For some time now Microsoft have been investing pretty heavily into terraform, and I don’t mean financially; the AzureRM provider is very closely aligned with what you can do using ARM templates and other methods to create Azure resources. There will however always be an inevitable lag between what you can do with terraform. This is somewhat of an unpopular opinion to hold, because those that don’t agree with it have perhaps nailed their colours to the mast on terraform being the best tool ever. I’ve come across a couple of missing features in terraform and I’m going to share one of them today because it is not immediately obvious that these features are missing.

So, I needed to create a delimited text dataset in Azure Data Factory and provide a couple of parameters. Accoring to the documentation for the resource azurerm_data_factory_dataset_delimited_text, “parameters are set as a map to associate with the Data Factory Dataset.” Alright, simple enough, but what about setting the datatype?

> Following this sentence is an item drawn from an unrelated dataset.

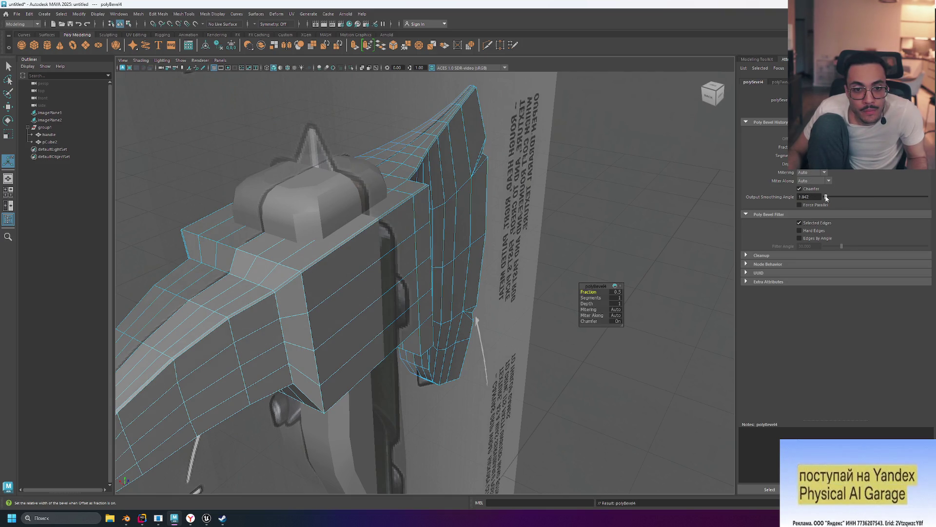
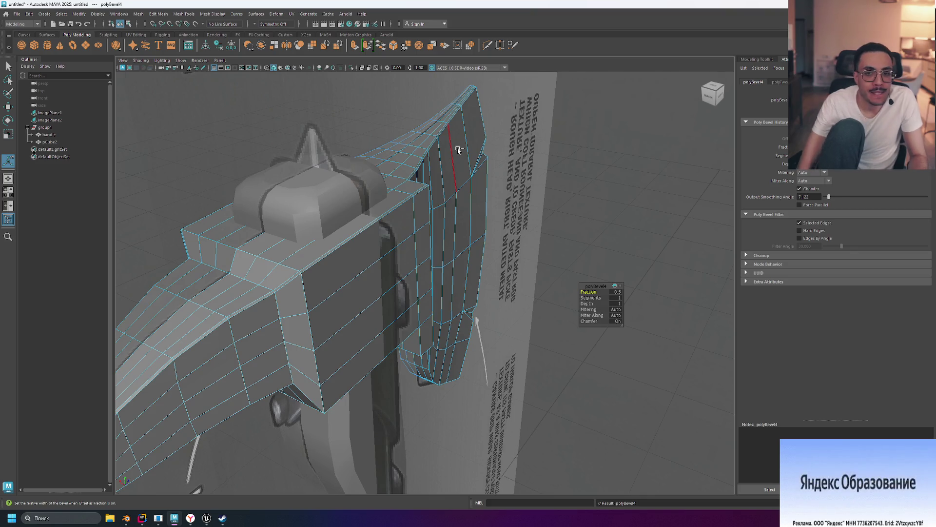
# Undo the previous head bevel, then bevel a single edge on the axe blade.
pyautogui.press('ctrl+z')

After all, parameters can be any number of datatypes. I thought maybe the parameters arguments might be a maps of maps and that I could pass in something like this…

parameters = {
container_name = {type="string",defaultValue="bob"}
container_id = {type="int",defaultValue=1}
}

…but sadly that is not the case as I got the error messsage Inappropriate value for attribute "parameters": element "container_name": string required.

So it seems pretty clear that the parameters argument only accepts string. But then, ever the optimist, I thought that maybe I could pass in a string of json and the provider would parse it into types and defaultValues. But before I attempted to do that I decided to look through the provider source code, as I could be wasting my time here. Come to find out that indeed the only supported data type is string parameters as it states it in a comment. Hmm, OK, so the code below will work to deploy the linked service and dataset to an ADF that already exists (note: so does the Storage Account along with the Managed Identity permissions), but even though I’m setting an int for container_id, it is still treated as a string.

terraform {
  backend "local" {
  }
}

terraform {
  required_providers {
    azurerm = {
      source  = "hashicorp/azurerm"
      version = "=2.80.0"
    }
  }
}

terraform {
  required_version = ">= 0.14.0"
}

provider "azurerm" {
  features {}
  skip_provider_registration = true
}


data "azurerm_data_factory" "bzzztadf" {
  resource_group_name = "test-adf"
  name                = "bzzztadf"
}


resource "azurerm_data_factory_linked_service_azure_blob_storage" "msi_linked_blob" {
  name                = "bzzzttestadf"
  resource_group_name = "test-adf"
  data_factory_name   = data.azurerm_data_factory.bzzztadf.name

  service_endpoint     = "https://bzzzttestadf.blob.core.windows.net"
  use_managed_identity = true
}

resource "azurerm_data_factory_dataset_delimited_text" "container_names" {
  name                = "CONTAINERNAMES"
  resource_group_name = "test-adf"
  data_factory_name   = data.azurerm_data_factory.bzzztadf.name
  linked_service_name = azurerm_data_factory_linked_service_azure_blob_storage.msi_linked_blob.name

  azure_blob_storage_location {
    container = "@dataset().container_name"
  }
  parameters = { container_name = "bob", container_id = 1, container_is_active = "false" }
}

How much of an impediment this is depends entirely on your data types and if you can use strings and then handle them in the ADF to change the type perhaps. But this smacks of bloody mindedness to stick with terraform, which I think is the wrong thing to do: not that terraform is bad or awful, but you choose the most apprpriate tool for the job at hand. And if terraform cannot do what you need then you need to use ARM, or perhaps either the az datafactory dataset create cmd or New-AzDataFactoryDataset to get the dataset created.

As for what I did, I made use of Kamil Nowinski’s azure.datafactory.tools to get the job done. Much easier to use!